──────── TEXTE À LIRE ────────

L’Europe oublie le transport ferroviaire urbain et régional, le président de l’UTP Thierry Mallet demande un changement radical

 Tandis que la première mouture de la Loi climat en discussion en France omet de préparer le développement du fret ferroviaire (1), l’Union européenne ne fait pas mieux pour le transport ferroviaire régional et suburbain dans son « Pacte vert » sensé éviter le « changement climatique ». A croire que les élites politiques de ce continent restent génétiquement soumises aux lobbys routiers. Une cécité dénoncée par le président de l’Union des transports publics et ferroviaires (UTP) Thierry Mallet dans l’hebdomadaire économique français La Tribune (2). En pleine psychose coronavirienne, l’UTP a par ailleurs publié une nouvelle étude démontrant que le transport public n’est pas un lieu de contamination par des micro-organismes.

Le transport ferroviaire régional et urbain est à peine mentionné par la « Stratégie européenne pour une mobilité durable et intelligente »

 Le transport ferroviaire régional et urbain est à peine mentionné dans le texte européen définissant la « Stratégie européenne pour une mobilité durable et intelligente », ce qui rend douteux ce dernier qualificatif. Or le transport collectif, dans nos agglomérations et à leurs périphéries, constitue un atout essentiel pour atteindre les objectifs d’économies d’énergie, de limitation des nuisances sonores, de protection des vies humaines et de limitation des émissions de polluants que ce soit directement par le moteur à explosion ou indirectement par la production hautement polluante (mais à distance de leur usage final) de batteries pour moteurs électriques. Sans parler de l’économie d’espace grâce à la faible emprise au sol des lignes ferroviaires par rapport aux routes, pour un même débit potentiel.

──────── LISTE DES DONNÉES ────────

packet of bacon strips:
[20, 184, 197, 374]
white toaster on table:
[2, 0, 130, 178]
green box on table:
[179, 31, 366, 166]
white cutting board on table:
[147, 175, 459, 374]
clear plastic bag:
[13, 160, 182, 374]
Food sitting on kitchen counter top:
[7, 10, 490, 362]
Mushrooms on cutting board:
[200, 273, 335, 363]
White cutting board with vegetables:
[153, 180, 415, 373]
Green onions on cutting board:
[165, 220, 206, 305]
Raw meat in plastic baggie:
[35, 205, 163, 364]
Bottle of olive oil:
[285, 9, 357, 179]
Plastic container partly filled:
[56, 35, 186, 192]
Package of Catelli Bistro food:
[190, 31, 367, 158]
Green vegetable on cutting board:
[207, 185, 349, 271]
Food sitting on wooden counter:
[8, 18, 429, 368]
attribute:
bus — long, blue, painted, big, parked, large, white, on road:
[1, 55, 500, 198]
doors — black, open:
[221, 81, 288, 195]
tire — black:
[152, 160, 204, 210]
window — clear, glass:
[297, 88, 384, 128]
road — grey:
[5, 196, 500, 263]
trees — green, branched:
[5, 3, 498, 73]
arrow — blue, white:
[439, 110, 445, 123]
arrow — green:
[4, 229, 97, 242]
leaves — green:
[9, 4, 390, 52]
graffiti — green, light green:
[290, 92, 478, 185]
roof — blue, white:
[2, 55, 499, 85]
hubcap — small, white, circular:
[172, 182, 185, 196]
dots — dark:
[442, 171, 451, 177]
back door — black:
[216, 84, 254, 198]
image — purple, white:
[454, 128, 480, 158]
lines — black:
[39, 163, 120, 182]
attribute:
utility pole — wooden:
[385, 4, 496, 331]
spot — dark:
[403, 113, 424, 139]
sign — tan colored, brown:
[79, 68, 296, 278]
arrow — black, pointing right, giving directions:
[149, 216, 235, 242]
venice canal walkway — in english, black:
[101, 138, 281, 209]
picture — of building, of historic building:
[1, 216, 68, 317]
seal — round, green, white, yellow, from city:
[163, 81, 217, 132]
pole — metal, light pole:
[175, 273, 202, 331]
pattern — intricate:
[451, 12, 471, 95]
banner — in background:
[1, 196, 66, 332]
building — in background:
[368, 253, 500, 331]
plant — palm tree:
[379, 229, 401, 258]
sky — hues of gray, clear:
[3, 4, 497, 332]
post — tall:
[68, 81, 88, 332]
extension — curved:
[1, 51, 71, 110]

────────

Selon l'article sur le transport ferroviaire, dans quel hebdomadaire Thierry Mallet, président de l'UTP, a-t-il dénoncé l'oubli du rail régional et urbain par l'Europe ?

RÉPONSE ATTENDUE: Dans La Tribune, un hebdomadaire économique français.